**Exercise material:**

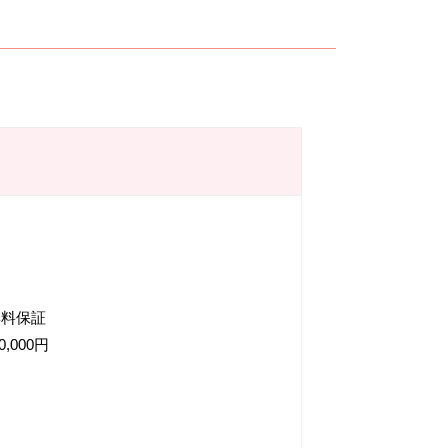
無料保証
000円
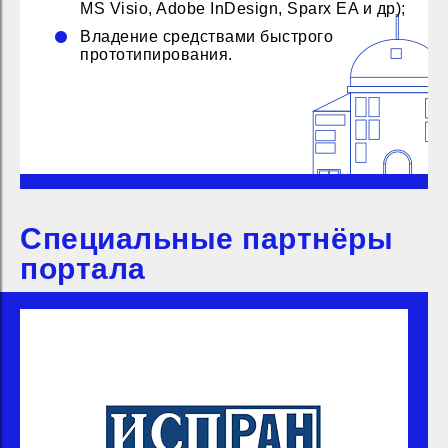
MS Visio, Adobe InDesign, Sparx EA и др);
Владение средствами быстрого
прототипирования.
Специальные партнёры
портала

**What you need to do:**
Everything in the data above should be set down again exactly, except the pictures.

**Answer:**
無料保証
000円
MS Visio, Adobe InDesign, Sparx EA и др);
Владение средствами быстрого
прототипирования.
Специальные партнёры
портала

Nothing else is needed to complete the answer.